Каким бы перемирием это закончилось – не трудно догадаться, но в это время как из сугроба вынырнул второй, такой же малый – приятель. И началась война уже не на жизнь, а на смерть. В конце концов Иван свалился на бок и закричал весело во все горло:

– Сдаюсь, братцы! – и руки попытался поднять. Мальчишки, смеясь, подбежали к нему, помогли сесть и начали отряхивать его от снега, когда во двор из-за утла дома вывернулось такси. Машина остановилась возле подъезда, дверца широко открылась, и животом вперед из салона выкатилась сестра Маргарита. Живот ее был настолько велик, что широкое пальто с плащевым верхом на ней было расстегнуто. Даже не поздоровавшись, она сказала:

– Ну, что уставился – племянницу привезла, – и тронула ладонью живот. – Мама здесь ли? Приехала, а ключей-то у меня нет. – Она достала, из кармана мобильный телефон и в ту же минуту уже говорила с матерью: – Да это я, Марго...здравствуй. Да из какой Англии! Ты принеси мне ключи от моей квартиры. Здесь я, здесь, внизу, у подъезда. Мне тяжело без лифта подниматься. Да что понимать – принеси ключи...

Мать и руки развела, и по бедрам себя шлепнула:

– Батюшки! Да тебя в роддом надо везти!

– Рано. Недели через три.

– Так ты что, с мужем, что ли приехала?

– С мужем, с мужем! Вот он! – и, смеясь, вновь огладила свой живот. – Давай, мама, ключи, я устала – на самолете летела, думала, там и рожу. А ты после приедешь. У тебя вон еще Иван на снегу сидит...– Она взяла ключи и даже шага не сделала в сторону брата. Неуклюже впятилась в машину и захлопнула за собой дверцу.

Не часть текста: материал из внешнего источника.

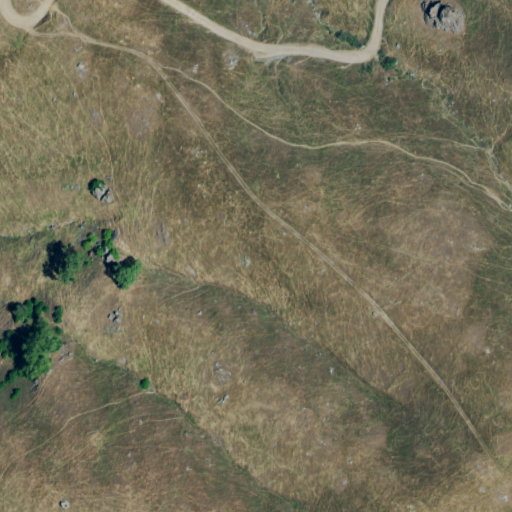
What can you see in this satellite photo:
road: (199, 18)
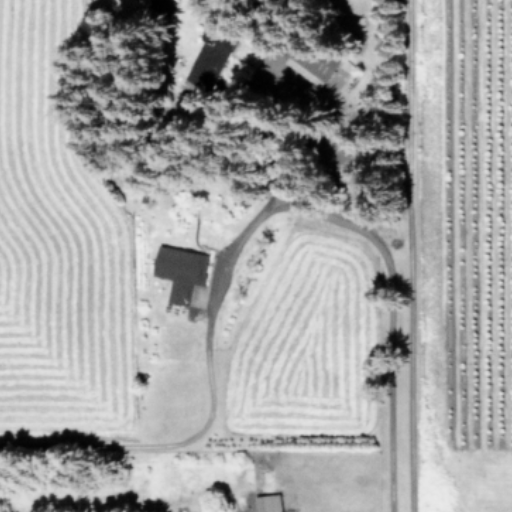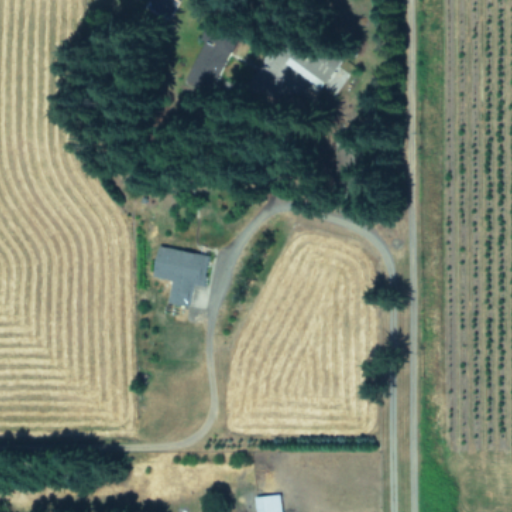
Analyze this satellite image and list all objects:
building: (223, 45)
road: (247, 228)
crop: (256, 255)
road: (410, 255)
building: (182, 270)
building: (269, 503)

– Вот это плюха. – Тамара Петровна и головой покачала. – В таком-то положении и на самолете... Ваня, а ты побудешь на воздухе или домой?

– Домой, – точно огрызнулся сын. – Ну, Марго, даже не поздоровалась.

***

Вместе со всей своей мастерской и "химией" Иван перебрался в свою комнату. Понадобилась электроплитка, закрытая клееварка. К запахам красок и клея он хотя и привык, но вытяжки в комнате не было, приходилось постоянно открывать форточку, тянули простудные сквозняки.

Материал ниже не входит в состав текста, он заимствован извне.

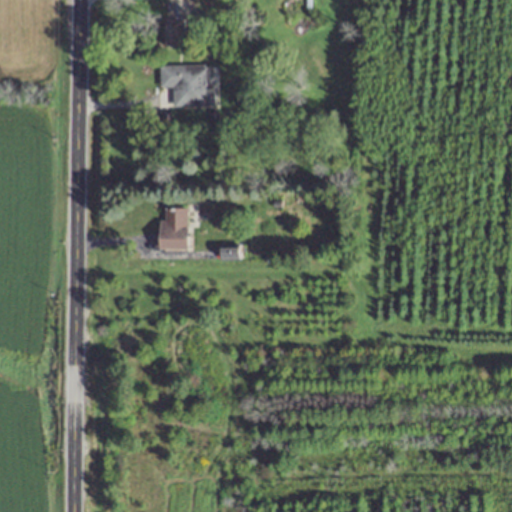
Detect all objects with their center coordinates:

– Ничего, – сказал отец Лазарь, – можно и так. На ночь хорошо проветривай... Мама, значит, теперь здесь будет – тоже хорошо.

Пили чай за рабочим столом, говорили обо всем понемногу, между прочим отец Лазарь спросил:

– Сестра венчана ли?

Иван пожал плечами и раздраженно махнул рукой.

– Не знаю, да и есть ли у нее муж – это еще вопрос.

– Господи, прости ее. – Отец Лазарь перекрестился. И неожиданно спросил совсем о другом:

– Ваня, а вот если по выбору или по твоему желанию: какую икону ты хотел бы написать?

Ни слова не говоря, Иван подкатился на тележке к письменному столу и достал из ящика репродукцию тверского "Господа Вседержителя".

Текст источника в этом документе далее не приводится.